Андрей, всем сердцем полюбивший Танюшку еще до рождения, не оставил её одну с обезумевшей мамой. Он стал для Тани нянькой. Он кормил её молоком из бутылки, пока оно не кончилось. Когда Таня в очередной раз раскричалась, а мать, не обращая на неё внимания, лежала на кровати, Андрей вспомнил, как в селе часто подкармливают грудных детей, сунув в рот завернутый в марлю намоченный молоком хлеб. Не найдя дома хлеба, Андрей пошёл к соседке и попросил у неё кусочек. Дома он нашел пожелтевшую марлю, которой мать процеживала молоко. Затем откусил кусок хлеба, тщательно его разжевал, и выплюнул на марлю, кучка показалась маленькой. Он откусил еще кусочек и снова разжевал. Добавив вторую порцию в марлю, он свернул её в кулек и закрутил жеваный хлеб в шарик.
Таня во весь голос кричала в своей зыбке. Смочив своей слюной шарик, он сунул его ей в рот. Таня замолчала, смешно подвигала губами и подбородком и присосалась к марле, громко чмокая от удовольствия. Андрей с улыбкой смотрел на сестру, придерживая рукой марлю. Это маленькое хрупкое беззащитное создание вызывало в его сердце трепетную дрожь.

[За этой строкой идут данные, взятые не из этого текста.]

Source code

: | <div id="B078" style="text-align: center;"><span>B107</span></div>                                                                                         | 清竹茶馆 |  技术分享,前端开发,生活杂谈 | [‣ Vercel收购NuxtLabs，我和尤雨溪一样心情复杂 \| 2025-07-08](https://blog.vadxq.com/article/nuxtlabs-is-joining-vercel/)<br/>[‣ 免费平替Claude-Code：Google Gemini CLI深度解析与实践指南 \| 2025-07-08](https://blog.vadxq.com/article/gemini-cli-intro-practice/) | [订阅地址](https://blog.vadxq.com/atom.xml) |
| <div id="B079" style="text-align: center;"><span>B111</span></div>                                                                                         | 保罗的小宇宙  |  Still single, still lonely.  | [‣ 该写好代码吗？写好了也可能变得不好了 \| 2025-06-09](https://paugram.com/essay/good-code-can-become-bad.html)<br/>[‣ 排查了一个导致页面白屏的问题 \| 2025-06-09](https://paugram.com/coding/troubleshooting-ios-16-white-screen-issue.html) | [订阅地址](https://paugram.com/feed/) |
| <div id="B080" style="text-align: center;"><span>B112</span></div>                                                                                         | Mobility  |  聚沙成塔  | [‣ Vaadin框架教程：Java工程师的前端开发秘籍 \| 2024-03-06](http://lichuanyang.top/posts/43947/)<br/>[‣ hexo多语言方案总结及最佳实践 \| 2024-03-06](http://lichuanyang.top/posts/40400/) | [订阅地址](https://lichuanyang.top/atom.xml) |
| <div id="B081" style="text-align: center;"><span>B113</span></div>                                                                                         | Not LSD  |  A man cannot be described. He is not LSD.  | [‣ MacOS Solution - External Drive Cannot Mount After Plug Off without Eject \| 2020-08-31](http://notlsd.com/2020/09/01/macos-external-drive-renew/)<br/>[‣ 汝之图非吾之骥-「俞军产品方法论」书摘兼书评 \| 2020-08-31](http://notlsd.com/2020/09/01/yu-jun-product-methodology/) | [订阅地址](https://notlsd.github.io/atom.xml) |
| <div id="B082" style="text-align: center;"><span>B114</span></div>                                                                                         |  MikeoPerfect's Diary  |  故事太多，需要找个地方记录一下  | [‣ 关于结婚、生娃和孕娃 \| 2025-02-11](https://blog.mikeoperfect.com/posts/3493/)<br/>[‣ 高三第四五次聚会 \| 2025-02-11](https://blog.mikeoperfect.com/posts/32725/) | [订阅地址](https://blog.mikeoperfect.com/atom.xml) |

Вдруг Таня громко заплакала, марлевый шарик выпал изо рта, а из зыбки пошел неприятный запах. Андрей все понял. Он видел, как в таком случае поступала мама. Он достал чистую пеленку, расстелил ее на своей кроватке. Достал из зыбки кулек с Таней, положил рядом и развернул пеленку, она была мокрая и грязная. Отворачивая нос и стараясь не дышать, он вытер Таню чистой тряпочкой. Передвинул её на новую пеленку, и попытался свернуть, как это делала мама. Кулек получился не очень аккуратный, Андрей переложил его в зыбку и стал качать. Таня уснула.
Когда на другой день он опять попросил хлеб у соседки, та забила тревогу. Она пришла к Дарье, и они долго разговаривали. Обе поплакали. К Дарье вернулась жизнь, но не любовь к дочери, Таню она словно не замечала.
Все детство у Тани самым близким человеком был Андрей. Он кормил и поил её, одевал и обувал, выводил на прогулку, укладывал её спать. Когда она просила рассказать сказку, рассказывал о море, как это делал отец. И она тоже полюбила море и чаек.
Он водил её к развалинам церкви, где они кормили голубей. Однажды там появился белый голубь.
"Чайка, чайка прилетела!" – радостно закричала Таня.